Pour le premier, la majeure partie du journal d’informations, pour le second, le bref rappel du crime et ce commentaire lapidaire « il devrait y avoir une messe sur les lieux ».

La sobriété des commentaires de ce drame abject ne manque pas d’interroger. Le propos d’Emmanuel Macron lui-même a été succinct. Nulle annonce d’un hommage national, pas d’avantage d’une minute de silence, bref, « passons à autre chose » était le noyau du propos.

Interrogeant aussi, l’absence de tout détail sur les circonstances du meurtre. En général, en trouvant un corps, on sait au premier coup d’oeil s’il a été tué par arme blanche ou par balles, assommé, roué de coups et, au moindre doute, une autopsie fait la preuve des faits.

Est-ce le contexte religieux qui tient les politiques à distance ? Il en allait de même s’agissant Samuel Paty , une religion était en cause mais elle guidait le meurtrier et non la victime. Identiques par contre, la personnalité des victimes : les deux étaient ce que j’ose appeler des hommes « majuscules », soucieux d’accomplir leur mission et assassinés pour cela.

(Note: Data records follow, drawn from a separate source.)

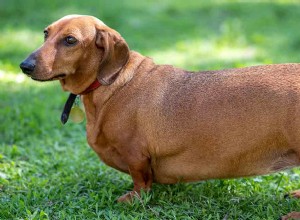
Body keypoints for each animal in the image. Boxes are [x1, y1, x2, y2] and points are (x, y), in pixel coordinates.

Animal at [20, 15, 300, 218]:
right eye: (46, 33)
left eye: (70, 40)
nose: (24, 66)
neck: (115, 84)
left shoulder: (136, 155)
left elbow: (140, 181)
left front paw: (133, 200)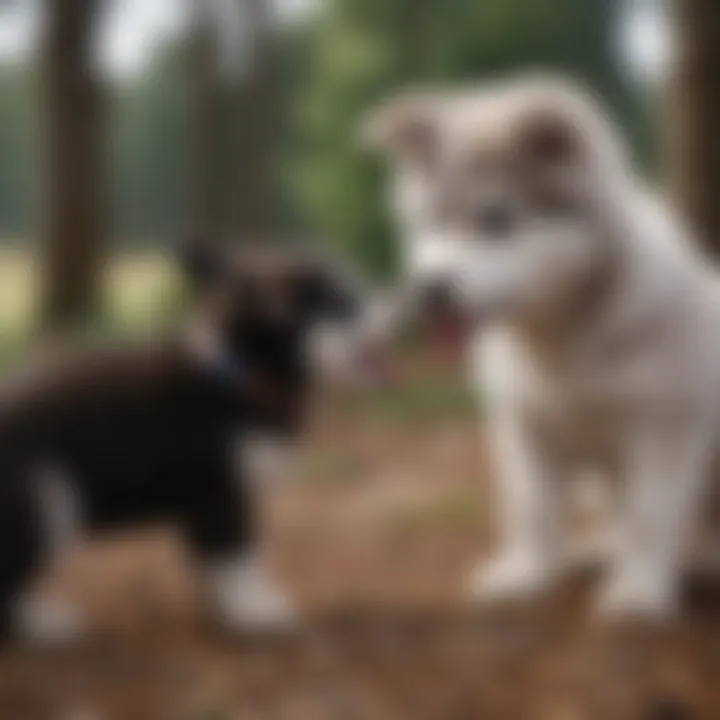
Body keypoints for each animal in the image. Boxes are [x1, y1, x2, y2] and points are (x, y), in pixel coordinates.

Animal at [0, 242, 362, 640]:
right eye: (337, 306)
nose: (376, 311)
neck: (240, 374)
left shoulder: (210, 503)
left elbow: (216, 560)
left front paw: (223, 608)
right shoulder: (222, 495)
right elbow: (239, 556)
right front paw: (254, 610)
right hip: (48, 499)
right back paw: (43, 624)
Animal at [368, 77, 720, 620]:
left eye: (496, 220)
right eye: (431, 223)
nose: (429, 289)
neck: (564, 341)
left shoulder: (668, 424)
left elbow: (649, 511)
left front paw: (638, 591)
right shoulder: (525, 424)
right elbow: (531, 506)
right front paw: (527, 576)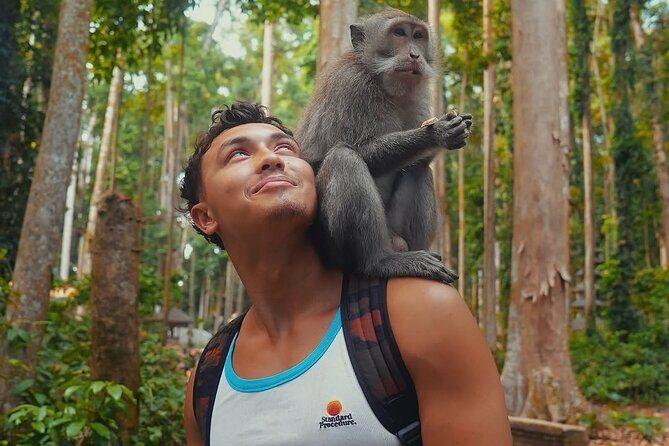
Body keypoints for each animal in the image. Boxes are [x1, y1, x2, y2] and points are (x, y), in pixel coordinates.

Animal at [295, 8, 472, 284]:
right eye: (399, 33)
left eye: (418, 36)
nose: (414, 54)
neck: (383, 82)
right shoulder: (351, 85)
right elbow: (362, 151)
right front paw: (437, 133)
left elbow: (421, 160)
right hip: (330, 248)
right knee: (343, 158)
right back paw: (378, 262)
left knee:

Pour ma part, je considère que la puissance symbolique et morale des deux crimes est également forte et ceci pour la raison exprimée plus haut : les deux victimes accomplissaient leur mission humaine et rien que cela.

Je plaide, de mon petit strapontin médiatique, pour qu’une cérémonie nationale ait lieu. Que l’inspiration de ce prêtre ait été religieuse est probable et j’imagine que l’on redoute « en haut lieu » qu’un lien puisse être fait entre les assassins des journalistes de Charlie Hebdo, par des religieux fanatiques qui ne concevaient pas que l’on pût caricaturer le Prophète. Il n’est pas certain que ce soit le cas du meurtrier du père Olivier, dont on sait qu’il était mentalement fragile.

La différence, ô combien fondamentale, est que le père Olivier (il l’a démontré par son accueil fraternel) n’avait aucun rejet d’aucune religion qui ne fût pas la sienne. Pas d’avantage la communauté auquel il appartenait. Ce crime ne concerne pas que les Chrétiens, mais l’ensemble des Français sans exception, et c’est à ce titre que doit s’exprimer leur plus haut représentant.